According to the U.S. Department of Labor, about 75 million women worked in the country’s civilian labor force last year compared to around 72.6 million in 2012. “Increasingly, women are breaking gender stereotypes and stepping into historically male-dominated fields,” Novak said.
Today, nearly half of AESI’s professional staff are women, a number that is expected to grow, and the company continues to attract and develop talent equally for men and women in key leadership roles. The firm’s services include environmental due diligence; soil and groundwater investigations and remediation; and asbestos and wetlands surveys. With a focus on New Jersey and New York City, AESI works with municipalities, brokerage firms, transit village developers, REITS, general contractors and utilities.
In the coming months AESI plans to fill several key positions including an entry-level manager, mid-level manager and senior level environmental professional. “More women are entering this field at all levels than ever before, and we view this as a tremendous opportunity for AESI,” Novak says. “As a company, we are excited to be a leader in providing employment and advancement opportunities for women. AESI takes great pride in all its employees, and it’s particularly gratifying to create an environment where women can grow and thrive.”
The environmental industry has evolved significantly over the last 30 years, with jobs in the field now running the gamut from environmental scientists, geologists, project managers and civil engineers to biologists and other science/engineering disciplines. In New Jersey, the number of female Licensed Site Remediation Professional (LSRPs) also is growing: Almost 100 of the state’s nearly 700 LSRPs currently are women.
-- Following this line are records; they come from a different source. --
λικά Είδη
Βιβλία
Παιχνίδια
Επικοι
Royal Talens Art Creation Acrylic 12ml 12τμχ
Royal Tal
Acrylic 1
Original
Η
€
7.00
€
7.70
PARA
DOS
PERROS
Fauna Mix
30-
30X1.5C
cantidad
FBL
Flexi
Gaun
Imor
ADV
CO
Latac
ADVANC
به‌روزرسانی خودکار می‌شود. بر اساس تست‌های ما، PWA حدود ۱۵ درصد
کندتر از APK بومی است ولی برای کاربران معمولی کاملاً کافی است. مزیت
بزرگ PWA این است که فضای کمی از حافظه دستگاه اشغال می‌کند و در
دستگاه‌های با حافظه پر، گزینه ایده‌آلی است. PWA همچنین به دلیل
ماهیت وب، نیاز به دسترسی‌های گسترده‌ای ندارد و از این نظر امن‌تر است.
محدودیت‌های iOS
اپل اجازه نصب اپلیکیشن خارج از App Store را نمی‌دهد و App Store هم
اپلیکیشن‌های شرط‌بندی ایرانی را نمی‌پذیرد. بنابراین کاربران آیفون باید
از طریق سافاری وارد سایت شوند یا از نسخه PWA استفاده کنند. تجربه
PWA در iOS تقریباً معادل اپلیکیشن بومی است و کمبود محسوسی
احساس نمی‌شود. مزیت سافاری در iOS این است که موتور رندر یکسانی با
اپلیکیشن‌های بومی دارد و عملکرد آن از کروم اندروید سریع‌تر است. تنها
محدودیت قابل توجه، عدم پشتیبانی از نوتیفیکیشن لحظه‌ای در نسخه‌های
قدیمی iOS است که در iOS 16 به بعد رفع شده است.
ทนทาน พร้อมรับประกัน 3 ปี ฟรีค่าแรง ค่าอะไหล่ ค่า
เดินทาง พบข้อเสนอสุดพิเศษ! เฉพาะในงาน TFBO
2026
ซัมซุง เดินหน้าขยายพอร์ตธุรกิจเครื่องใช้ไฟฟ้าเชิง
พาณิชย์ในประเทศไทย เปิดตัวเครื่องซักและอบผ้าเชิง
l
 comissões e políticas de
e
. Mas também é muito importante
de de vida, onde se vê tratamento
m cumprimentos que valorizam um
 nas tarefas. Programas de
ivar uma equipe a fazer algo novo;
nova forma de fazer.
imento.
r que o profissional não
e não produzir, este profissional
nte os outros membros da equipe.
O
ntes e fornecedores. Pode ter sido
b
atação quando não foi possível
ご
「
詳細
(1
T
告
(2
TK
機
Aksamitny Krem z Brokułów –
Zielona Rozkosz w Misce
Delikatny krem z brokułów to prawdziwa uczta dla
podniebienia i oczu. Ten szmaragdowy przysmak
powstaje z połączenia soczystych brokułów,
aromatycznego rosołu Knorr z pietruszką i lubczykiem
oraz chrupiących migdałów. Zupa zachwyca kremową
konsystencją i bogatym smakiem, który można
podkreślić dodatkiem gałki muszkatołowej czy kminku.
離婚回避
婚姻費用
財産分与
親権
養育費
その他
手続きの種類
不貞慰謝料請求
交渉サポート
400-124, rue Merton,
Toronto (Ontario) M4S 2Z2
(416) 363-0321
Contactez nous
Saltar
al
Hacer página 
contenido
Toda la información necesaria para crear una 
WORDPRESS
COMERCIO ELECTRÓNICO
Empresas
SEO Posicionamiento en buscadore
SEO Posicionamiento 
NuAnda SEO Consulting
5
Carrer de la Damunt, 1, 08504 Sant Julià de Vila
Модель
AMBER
This career path is a good fit for those with the desire and capacity to learn about the technical aspects of the environmental profession, along with the regulatory and legal matters that drive these projects, Novak says. “The environmental industry has transitioned from one that is almost entirely industrial cleanup-based to being much more sophisticated. As a result, careers in the field are expanding, along with the skills required to perform these jobs.”